As the war was coming to an end I was not old enough to be allowed to join the celebration of Victory in Europe (VE) Day at Dalhuine Distillery where they opened a cask of 12 year old malt whisky. It must have been quite an occasion as they used most of the 44 gallons it held. I did go to the fancy dress party which was held in the Cinema hall and I was "volunteered" by Mr. Robinson to sing a solo "Where ere you walk" and join a trio of children from the Orphanage to sing "O for the wings of a dove" at a concert in the Methodist church. There was also a bonfire in the Orphanage playing field. This was one of the few occasions when the village and orphanage children got together. They all gathered timber and branches from a hill above the village where Canadian lumberjacks had chopped down a wood but left all the debris. The structure was so enormous that, though it was well constructed with a wedge shaped open space through the base, lighting it would be a problem. It was solved when the head of the Home Guard gave two returned prisoners of war a petrol grenade each to roll into the centre. This was so successful that soon after it lit no one could go within 50 feet. It burned all evening and the ashes were still red hot the following day.

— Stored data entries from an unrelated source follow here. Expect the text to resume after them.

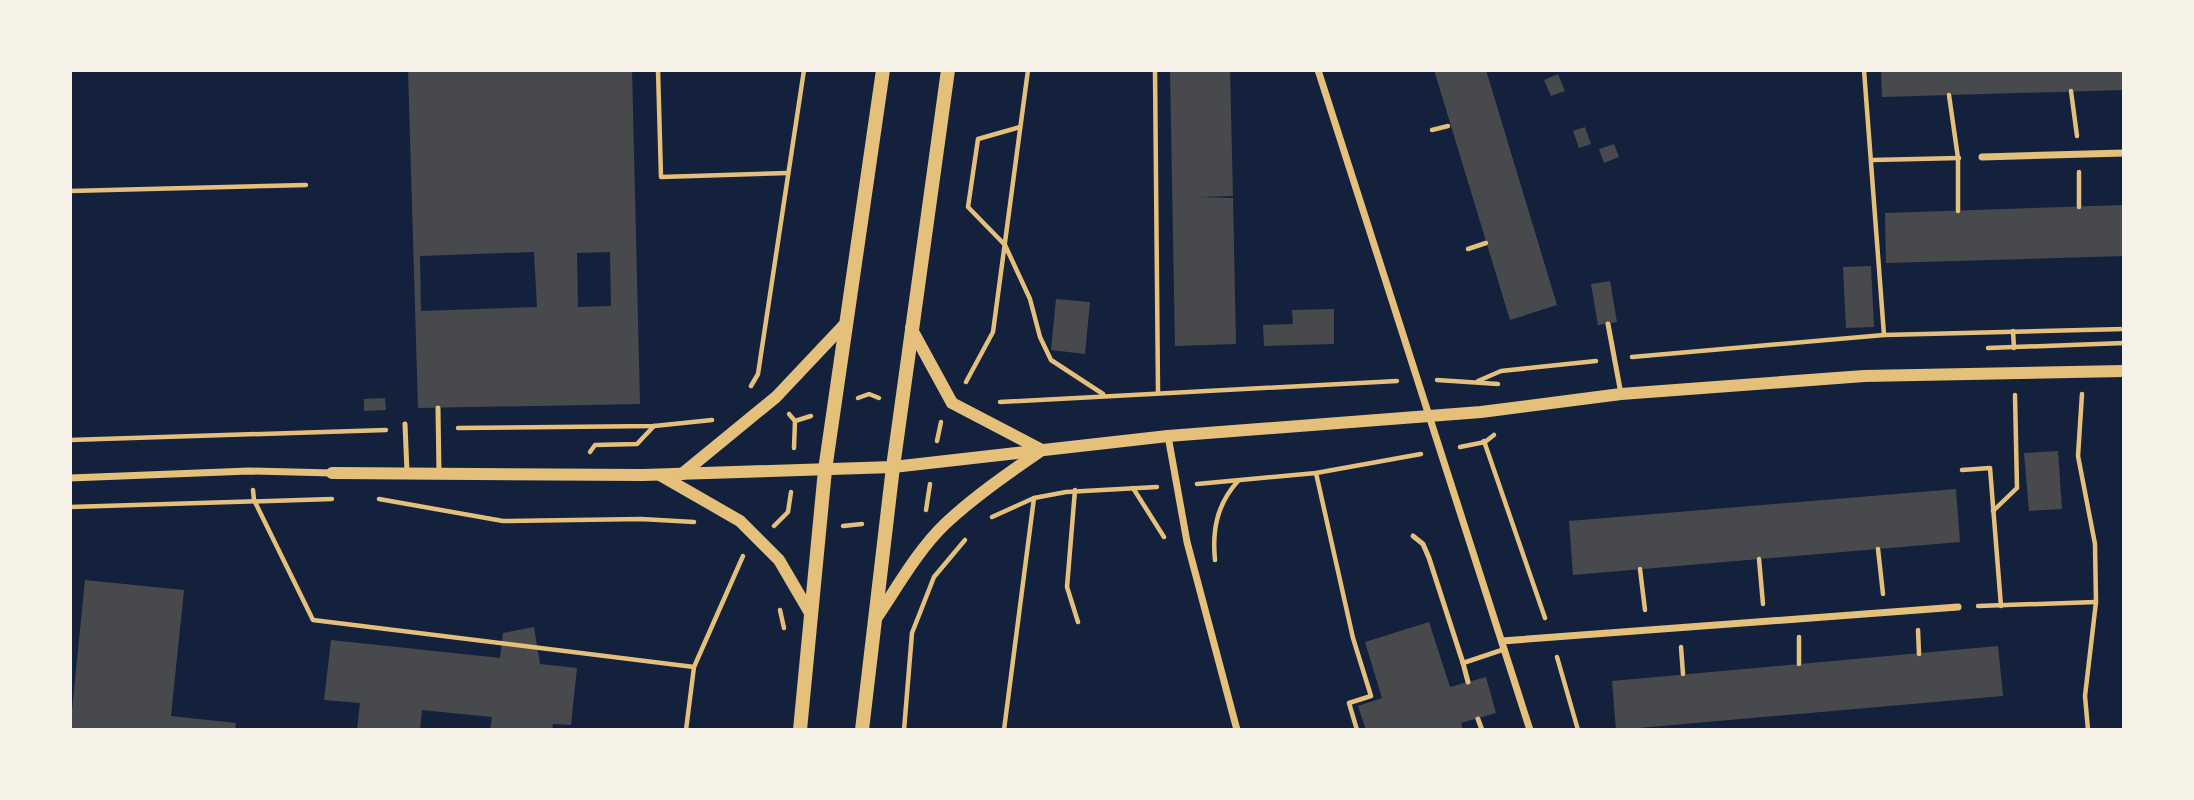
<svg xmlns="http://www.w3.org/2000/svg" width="2194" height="800" viewBox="0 0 2194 800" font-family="Karla,sans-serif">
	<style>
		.building { fill: #48494c; fill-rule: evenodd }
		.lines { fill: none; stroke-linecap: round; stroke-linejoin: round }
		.path { stroke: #e5c07b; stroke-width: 4.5 }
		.service { stroke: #e5c07b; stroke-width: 5 }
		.minor { stroke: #e5c07b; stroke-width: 7 }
		.tertiary { stroke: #e5c07b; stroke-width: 12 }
		.secondary { stroke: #e5c07b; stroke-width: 14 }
	</style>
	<rect width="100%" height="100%" fill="#14213d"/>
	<!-- building -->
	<g class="building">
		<path d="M408 70H632L640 404 418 408ZM534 252 537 307 421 311 420 256ZM610 252 611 306 578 307 577 253Z"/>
		<polygon points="1170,70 1230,70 1233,196 1199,197 1233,198 1236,344 1175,346"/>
		<polygon points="1434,70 1486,70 1557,305 1510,320"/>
		<polygon points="1881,70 2124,70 2124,90 1882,97"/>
		<polygon points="1558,74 1565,91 1551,96 1544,80"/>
		<polygon points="1585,127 1591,144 1579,148 1573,131"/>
		<polygon points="1614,144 1619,157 1604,163 1599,149"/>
		<polygon points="2124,205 2124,256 1886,263 1885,213"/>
		<polygon points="1871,266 1874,327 1846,328 1843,267"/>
		<polygon points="1610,281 1617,322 1598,325 1591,284"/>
		<polygon points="1056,299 1090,302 1085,354 1051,350"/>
		<polygon points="1334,309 1334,344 1264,346 1263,325 1293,324 1292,310"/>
		<polygon points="385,398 386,410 364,411 364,399"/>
		<polygon points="2058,451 2062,509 2029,511 2024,453"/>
		<polygon points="1956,489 1960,542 1573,575 1569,521"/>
		<polygon points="85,580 184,590 171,716 236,723 235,730 70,730"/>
		<polygon points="1429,622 1450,687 1486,677 1496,713 1461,723 1463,730 1366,730 1358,706 1382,698 1365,642"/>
		<polygon points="534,627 540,664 577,668 571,725 553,724 552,730 490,730 492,717 422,710 420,730 357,730 360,703 324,700 331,640 500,658 503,633"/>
		<polygon points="1998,646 2003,696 1616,730 1612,681"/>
	</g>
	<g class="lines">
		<!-- path -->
		<g class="path">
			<polyline points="658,70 661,177 788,173"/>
			<polyline points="1155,70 1158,391"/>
			<polyline points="1864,70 1884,335"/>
			<polyline points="2071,91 2077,136"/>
			<polyline points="1949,95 1958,158 1958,211"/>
			<polyline points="1020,127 978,139 968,207 1005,245 1030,299 1040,337 1051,360 1103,394"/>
			<polyline points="1432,130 1448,126"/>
			<polyline points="1873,160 1959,158"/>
			<polyline points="70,191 306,185"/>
			<polyline points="2079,207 2079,172"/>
			<polyline points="1468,249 1486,243"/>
			<polyline points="2013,331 2014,348"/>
			<polyline points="1988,348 2124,343"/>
			<polyline points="1632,357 1884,335 2124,329"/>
			<polyline points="1437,380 1498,384"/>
			<polyline points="1478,381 1501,371 1596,361"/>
			<polyline points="966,382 993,332 1028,70"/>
			<polyline points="751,386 758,374 804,70"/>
			<polyline points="2082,394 2078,456 2095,544 2096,602 2085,696 2088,730"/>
			<polyline points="858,398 869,394 879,398"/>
			<polyline points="1000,402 1397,381"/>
			<polyline points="789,414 795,421 794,448"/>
			<polyline points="795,421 811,416"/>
			<polyline points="458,428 654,426 712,420"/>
			<polyline points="70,440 386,430"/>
			<polyline points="937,441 941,422"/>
			<polyline points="1484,441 1545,618"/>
			<polyline points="1460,447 1485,442 1494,435"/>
			<polyline points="590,452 595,445 637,444 654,426"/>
			<polyline points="1962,470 1990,468 2001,606"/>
			<polyline points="1316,473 1353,638 1371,696 1349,703 1357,730"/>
			<polyline points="1197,484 1316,473 1421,454"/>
			<polyline points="1133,488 1164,537"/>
			<polyline points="253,490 254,500 313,620 694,667"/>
			<polyline points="1075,490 1067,587 1078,622"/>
			<polyline points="379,499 503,521 641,519 694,522"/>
			<polyline points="70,507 332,499"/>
			<polyline points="926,510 930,484"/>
			<polyline points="1993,511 2017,488 2015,395"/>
			<polyline points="992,517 1034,498 1066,492 1157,487"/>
			<polyline points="774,526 788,512 791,492"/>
			<polyline points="843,526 862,524"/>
			<polyline points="1878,549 1883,594"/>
			<polyline points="1759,559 1763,604"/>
			<path d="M1215 560C1212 530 1217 504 1238 481"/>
			<polyline points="1640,569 1645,610"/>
			<polyline points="1978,606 2096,602"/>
			<polyline points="780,610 784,628"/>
			<polyline points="1918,630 1919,654"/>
			<polyline points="1799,637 1799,664"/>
			<polyline points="1681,647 1683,674"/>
			<polyline points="1557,657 1578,730"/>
			<polyline points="686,730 694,667 743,556"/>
			<polyline points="904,730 912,633 934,577 965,540"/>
			<polyline points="1004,730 1034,498"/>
		</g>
		<!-- service -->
		<g class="service">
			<polyline points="1608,324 1621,394"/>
			<polyline points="438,408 439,473"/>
			<polyline points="405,424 407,472"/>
			<polyline points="1413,536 1423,544 1429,558 1463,663 1505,649"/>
			<polyline points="1463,663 1468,682"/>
			<polyline points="1478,719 1482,730"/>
		</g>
		<!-- minor -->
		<g class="minor">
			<polyline points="1318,70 1530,730"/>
			<polyline points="1982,157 2124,153"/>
			<polyline points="1168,436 1187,542 1237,730"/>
			<polyline points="70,478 249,471 332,473"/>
			<polyline points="1502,641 1958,607"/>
		</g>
		<!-- tertiary -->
		<g class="tertiary">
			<polyline points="911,328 952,403 1042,450"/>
			<polyline points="332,473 643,475 893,467 1168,436 1481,412 1621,394 1864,376 2124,371"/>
			<polyline points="682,474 776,397 844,325"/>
			<polyline points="660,475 740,521 779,560 810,613"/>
			<path d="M875 620C897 588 917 551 945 524 974 497 1007 474 1039 452"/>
		</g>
		<!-- secondary -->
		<g class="secondary">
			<polyline points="800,730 825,470 883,70"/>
			<polyline points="862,730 893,467 948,70"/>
		</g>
	</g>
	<!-- border -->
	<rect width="2194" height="800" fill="none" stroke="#f6f1e7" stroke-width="144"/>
</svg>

Mr Robinson retired that year and we moved to a smaller house in the village. As there was not room for all the contents of Tower Villa there was an auction sale to dispose of the surplus. I tried to get Mr. Robinson to keep the sword which had hung in the entrance hall. It had only been taken down for cleaning and when I wore it in a school play. Even then I recognised its superb workmanship. It had been made in India by old fashioned craft methods. It had been hammered out of wrought iron on a wooden anvil and folded over many times so that it absorbed some carbon and became a strong steel. It was still sharp enough to sharpen pencils. At the auction it sold as part of a job lot of ornaments at £2 and I had only managed to save 5 shillings (25p). I finished my schooling at the end of June and after staying another month or so to get the exam results I returned to Edinburgh.